Trascrizione Convinzioni irrazionali interiorizzate
Le tre aspettative dannose
Gran parte del nostro disagio emotivo deriva da rigide regole interne che, anche se non le verbalizziamo, guidano il nostro comportamento.
Basandoci sulla terapia razionale emotiva, possiamo identificare tre imperativi principali che alimentano l'impostore: "Devo fare tutto alla perfezione o non valgo nulla", "Devo piacere e avere l'approvazione di tutti" e "La vita deve essere facile e giusta". Queste convinzioni irrazionali agiscono come un tribunale interno implacabile.
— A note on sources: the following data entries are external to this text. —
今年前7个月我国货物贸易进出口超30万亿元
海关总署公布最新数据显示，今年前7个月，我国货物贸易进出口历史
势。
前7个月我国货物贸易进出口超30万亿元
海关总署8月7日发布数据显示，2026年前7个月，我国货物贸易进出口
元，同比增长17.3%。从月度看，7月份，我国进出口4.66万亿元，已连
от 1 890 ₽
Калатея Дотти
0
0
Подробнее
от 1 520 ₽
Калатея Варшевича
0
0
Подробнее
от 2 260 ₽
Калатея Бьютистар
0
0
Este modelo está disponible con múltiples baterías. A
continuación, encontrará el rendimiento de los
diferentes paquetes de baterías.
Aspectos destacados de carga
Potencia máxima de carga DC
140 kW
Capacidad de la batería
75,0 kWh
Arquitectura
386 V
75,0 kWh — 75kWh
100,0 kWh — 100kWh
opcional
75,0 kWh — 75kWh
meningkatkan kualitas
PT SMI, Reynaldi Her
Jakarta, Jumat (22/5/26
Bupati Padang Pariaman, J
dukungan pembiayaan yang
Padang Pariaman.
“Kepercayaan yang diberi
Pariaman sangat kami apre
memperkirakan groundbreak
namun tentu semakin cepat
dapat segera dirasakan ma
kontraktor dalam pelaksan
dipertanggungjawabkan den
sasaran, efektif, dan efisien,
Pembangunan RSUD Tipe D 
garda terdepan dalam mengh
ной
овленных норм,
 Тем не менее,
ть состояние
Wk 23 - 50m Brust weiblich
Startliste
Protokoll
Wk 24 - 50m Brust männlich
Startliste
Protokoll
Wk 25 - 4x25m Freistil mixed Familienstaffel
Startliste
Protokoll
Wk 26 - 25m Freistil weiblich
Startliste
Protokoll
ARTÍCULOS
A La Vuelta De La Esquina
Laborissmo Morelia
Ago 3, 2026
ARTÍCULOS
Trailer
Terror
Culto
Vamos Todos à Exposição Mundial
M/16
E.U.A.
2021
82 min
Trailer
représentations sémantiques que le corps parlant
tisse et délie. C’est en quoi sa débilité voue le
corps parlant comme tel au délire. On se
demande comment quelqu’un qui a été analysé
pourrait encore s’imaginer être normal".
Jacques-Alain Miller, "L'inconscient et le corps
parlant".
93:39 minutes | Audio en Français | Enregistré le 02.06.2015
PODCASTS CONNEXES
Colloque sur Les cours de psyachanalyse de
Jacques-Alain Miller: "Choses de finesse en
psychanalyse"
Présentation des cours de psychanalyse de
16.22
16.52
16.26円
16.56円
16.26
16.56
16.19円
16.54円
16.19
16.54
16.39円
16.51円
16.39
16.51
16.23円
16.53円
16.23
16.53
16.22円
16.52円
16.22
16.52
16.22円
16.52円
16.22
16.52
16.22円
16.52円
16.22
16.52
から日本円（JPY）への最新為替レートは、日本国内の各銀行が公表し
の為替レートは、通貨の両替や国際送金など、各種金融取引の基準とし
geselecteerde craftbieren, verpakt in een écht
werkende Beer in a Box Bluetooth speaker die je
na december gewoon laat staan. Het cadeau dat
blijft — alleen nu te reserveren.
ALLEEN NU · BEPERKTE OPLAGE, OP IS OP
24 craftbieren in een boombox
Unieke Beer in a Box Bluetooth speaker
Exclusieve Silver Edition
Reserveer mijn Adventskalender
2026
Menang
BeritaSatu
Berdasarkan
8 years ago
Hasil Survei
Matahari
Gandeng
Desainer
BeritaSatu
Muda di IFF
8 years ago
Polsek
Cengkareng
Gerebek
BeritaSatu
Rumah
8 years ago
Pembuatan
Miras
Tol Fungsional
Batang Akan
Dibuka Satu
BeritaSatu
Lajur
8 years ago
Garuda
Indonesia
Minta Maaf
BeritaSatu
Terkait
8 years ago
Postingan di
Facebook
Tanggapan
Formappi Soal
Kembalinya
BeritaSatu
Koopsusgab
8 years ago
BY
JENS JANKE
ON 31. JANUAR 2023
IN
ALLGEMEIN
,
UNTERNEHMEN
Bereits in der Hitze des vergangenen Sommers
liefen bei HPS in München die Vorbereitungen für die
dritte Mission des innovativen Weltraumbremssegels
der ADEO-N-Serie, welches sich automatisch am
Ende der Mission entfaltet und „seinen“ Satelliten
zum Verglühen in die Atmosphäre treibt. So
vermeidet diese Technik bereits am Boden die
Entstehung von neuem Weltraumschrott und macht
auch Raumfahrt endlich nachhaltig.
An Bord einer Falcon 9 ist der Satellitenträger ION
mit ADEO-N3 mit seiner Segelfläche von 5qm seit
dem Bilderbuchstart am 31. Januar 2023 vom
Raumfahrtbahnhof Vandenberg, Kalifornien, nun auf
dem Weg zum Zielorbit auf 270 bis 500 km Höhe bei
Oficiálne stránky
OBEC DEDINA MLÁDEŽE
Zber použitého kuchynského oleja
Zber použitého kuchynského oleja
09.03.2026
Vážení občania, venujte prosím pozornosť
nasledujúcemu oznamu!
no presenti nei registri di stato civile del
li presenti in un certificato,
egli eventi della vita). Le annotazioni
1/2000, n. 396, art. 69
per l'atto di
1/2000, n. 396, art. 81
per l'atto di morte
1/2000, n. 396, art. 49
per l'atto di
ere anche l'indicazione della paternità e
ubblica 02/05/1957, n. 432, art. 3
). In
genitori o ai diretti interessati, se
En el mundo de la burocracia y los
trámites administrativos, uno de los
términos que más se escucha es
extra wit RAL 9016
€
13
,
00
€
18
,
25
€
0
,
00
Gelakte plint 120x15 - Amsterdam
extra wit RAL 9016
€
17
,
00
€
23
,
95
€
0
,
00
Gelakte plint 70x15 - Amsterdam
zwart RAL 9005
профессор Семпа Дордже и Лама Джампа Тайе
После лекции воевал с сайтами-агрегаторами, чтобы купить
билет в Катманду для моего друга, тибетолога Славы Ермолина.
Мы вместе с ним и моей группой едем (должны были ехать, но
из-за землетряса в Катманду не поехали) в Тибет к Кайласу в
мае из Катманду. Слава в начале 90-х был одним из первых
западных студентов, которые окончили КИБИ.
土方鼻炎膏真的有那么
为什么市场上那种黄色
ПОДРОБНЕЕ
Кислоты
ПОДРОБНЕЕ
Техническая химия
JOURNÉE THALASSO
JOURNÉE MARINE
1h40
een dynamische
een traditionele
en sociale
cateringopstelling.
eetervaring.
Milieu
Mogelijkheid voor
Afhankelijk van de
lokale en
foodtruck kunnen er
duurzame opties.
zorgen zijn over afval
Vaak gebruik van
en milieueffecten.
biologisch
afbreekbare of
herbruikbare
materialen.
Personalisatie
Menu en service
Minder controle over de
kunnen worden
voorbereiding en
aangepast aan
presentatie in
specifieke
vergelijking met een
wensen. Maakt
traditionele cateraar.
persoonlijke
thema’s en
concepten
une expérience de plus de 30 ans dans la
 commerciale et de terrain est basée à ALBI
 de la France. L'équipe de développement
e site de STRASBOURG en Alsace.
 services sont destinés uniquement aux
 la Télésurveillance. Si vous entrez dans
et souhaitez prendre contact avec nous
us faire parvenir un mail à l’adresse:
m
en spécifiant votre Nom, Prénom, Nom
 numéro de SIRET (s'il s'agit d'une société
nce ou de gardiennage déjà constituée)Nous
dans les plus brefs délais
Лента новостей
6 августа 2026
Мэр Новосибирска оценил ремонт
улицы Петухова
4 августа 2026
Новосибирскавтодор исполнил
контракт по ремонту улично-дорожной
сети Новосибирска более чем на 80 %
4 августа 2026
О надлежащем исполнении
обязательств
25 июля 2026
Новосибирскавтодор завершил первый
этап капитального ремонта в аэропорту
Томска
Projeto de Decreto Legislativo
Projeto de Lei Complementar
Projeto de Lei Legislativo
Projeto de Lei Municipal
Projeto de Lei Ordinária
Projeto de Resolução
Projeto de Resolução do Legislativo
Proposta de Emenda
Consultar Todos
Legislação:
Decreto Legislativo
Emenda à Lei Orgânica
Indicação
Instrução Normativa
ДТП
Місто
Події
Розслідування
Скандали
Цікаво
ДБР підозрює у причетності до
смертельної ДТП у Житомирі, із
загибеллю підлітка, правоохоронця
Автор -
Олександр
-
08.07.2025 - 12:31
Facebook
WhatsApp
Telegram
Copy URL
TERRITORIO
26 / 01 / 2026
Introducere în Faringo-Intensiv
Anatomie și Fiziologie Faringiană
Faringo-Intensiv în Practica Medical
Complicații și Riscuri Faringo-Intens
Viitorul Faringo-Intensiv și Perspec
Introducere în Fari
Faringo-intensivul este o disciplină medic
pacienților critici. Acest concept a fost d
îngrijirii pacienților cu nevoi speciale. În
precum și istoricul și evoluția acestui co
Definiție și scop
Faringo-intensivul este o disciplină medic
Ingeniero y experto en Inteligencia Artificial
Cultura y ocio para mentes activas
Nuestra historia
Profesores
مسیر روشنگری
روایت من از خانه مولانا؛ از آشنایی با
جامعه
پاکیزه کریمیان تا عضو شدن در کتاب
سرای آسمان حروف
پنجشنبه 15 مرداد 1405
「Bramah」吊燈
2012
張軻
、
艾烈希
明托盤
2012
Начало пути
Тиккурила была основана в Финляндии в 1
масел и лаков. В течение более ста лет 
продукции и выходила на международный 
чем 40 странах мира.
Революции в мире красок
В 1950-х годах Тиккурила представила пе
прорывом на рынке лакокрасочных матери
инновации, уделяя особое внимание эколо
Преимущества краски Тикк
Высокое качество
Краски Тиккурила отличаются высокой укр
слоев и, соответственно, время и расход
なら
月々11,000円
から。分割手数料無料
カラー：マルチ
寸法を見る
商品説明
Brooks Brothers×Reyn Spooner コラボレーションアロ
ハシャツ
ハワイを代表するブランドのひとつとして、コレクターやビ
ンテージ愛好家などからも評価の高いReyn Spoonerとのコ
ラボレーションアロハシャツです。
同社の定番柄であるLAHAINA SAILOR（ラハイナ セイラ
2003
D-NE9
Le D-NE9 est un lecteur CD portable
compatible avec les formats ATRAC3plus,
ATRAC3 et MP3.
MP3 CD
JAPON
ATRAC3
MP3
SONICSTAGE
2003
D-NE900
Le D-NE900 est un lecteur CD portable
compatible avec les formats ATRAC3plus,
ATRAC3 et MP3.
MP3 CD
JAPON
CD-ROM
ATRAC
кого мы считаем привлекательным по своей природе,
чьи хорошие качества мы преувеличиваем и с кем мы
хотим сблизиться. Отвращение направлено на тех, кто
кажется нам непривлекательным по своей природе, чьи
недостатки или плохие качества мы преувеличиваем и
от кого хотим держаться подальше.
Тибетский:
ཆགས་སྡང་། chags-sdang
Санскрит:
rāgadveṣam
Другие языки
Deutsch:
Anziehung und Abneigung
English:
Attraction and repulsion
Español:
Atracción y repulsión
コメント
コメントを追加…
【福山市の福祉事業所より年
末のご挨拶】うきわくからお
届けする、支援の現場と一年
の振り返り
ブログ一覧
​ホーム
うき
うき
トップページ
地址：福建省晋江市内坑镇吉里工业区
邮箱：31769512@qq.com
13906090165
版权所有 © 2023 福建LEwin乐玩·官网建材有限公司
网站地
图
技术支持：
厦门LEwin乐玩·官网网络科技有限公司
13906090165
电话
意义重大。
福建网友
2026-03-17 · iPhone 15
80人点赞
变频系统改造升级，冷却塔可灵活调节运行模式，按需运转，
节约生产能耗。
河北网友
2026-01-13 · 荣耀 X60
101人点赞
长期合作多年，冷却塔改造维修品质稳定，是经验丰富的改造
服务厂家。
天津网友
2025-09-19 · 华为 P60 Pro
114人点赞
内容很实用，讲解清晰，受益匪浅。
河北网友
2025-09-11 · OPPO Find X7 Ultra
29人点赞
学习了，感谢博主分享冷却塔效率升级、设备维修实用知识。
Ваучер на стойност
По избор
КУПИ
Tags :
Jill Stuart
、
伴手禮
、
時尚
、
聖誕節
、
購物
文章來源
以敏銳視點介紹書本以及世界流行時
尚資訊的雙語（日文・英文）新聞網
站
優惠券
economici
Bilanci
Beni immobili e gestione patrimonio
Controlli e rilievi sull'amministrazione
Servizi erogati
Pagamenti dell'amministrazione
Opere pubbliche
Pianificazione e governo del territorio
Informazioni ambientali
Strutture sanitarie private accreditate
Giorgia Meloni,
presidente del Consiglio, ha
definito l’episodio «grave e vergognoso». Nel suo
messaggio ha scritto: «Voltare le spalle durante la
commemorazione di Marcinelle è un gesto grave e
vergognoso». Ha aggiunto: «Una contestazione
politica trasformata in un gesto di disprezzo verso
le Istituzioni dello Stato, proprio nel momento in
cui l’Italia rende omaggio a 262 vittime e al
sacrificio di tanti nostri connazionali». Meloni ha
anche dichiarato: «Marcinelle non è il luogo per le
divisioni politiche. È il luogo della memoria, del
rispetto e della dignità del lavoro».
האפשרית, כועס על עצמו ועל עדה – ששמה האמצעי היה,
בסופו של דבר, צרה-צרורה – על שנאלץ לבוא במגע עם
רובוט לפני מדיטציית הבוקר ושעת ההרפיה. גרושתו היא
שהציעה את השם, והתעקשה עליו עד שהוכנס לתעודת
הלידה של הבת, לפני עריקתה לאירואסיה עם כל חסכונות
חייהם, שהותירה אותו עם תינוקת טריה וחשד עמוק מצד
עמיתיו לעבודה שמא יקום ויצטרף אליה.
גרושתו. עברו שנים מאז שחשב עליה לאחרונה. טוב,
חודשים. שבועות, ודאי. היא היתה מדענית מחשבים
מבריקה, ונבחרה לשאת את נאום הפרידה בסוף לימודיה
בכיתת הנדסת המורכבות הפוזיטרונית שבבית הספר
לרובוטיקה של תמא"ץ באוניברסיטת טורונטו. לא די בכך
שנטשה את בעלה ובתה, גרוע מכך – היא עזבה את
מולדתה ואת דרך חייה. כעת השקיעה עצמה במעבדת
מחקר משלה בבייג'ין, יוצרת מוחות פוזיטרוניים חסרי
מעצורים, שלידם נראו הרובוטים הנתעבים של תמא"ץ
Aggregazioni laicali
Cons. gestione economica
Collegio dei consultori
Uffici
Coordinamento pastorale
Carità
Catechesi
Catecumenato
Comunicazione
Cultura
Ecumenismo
Il bisogno imperioso di avere successo assoluto e la dipendenza dalla convalida esterna sono i pilastri che sostengono la bassa autostima dell'impostore.
Vivendo sotto la tirannia di questi "dovresti", qualsiasi deviazione dalla perfezione non viene interpretata come un errore umano, ma come una prova di mancanza di valore intrinseco.
Mentalità fissa vs mentalità di crescita
L'autopercezione dell'impostore è spesso radicata in una mentalità fissa: la convinzione che le capacità siano statiche e limitate.
A differenza di una persona con una sana autostima, che vede l'imperfezione come un punto di partenza per migliorare, chi soffre di questa sindrome crede che se non è in grado di fare qualcosa ora, non lo sarà mai. Negano la propria capacità di apprendimento e di evoluzione.
Questa visione distorta li porta a pensare che devono arrivare a una nuova posizione sapendo già tutto in anticipo.
Se sentono una mancanza, non pensano "posso imparare questo", ma "sono un impostore e non ho speranza", il che li porta a perdere opportunità preziose per paura di esporre la loro presunta incapacità di crescere.
Relazione con l'autostima e l'umiltà
È fondamentale distinguere tra l'umiltà genuina e l'autoumiliazione praticata dall'impostore.
L'umiltà implica riconoscere che non si sa tutto ed essere disposti a mostrare vulnerabilità per imparare; l'impostore, invece, nasconde i propri limiti per vergogna, bloccando così il vero apprendimento. Crede erroneamente di "non essere abbastanza" così com'è.
Mentre una sana autostima accetta l'imperfezione umana, la sindrome dell'impostore la punisce.
Cercando di manipolare la percezione degli altri per nascondere i propri "difetti", finiscono in uno stato di disonestà verso se stessi che impedisce la vera connessione e lo sviluppo professionale, intrappolati nel bisogno di costante convalida per colmare un vuoto interiore.
Sommario
Rigide regole interne, come il bisogno di perfezione assoluta e la ricerca di costante approvazione, agiscono come un tribunale implacabile che alimenta la bassa autostima e il senso di frode.
Una mentalità fissa impedisce di vedere l'imperfezione come un'opportunità di miglioramento; chi ne soffre crede che le abilità siano statiche e che qualsiasi carenza attuale sia una condanna definitiva all'incapacità.
L'impostore confonde l'umiltà con l'autoumiliazione, nascondendo i propri limiti per vergogna invece di accettarli per imparare, il che blocca il reale sviluppo e incoraggia la disonestà verso se stesso.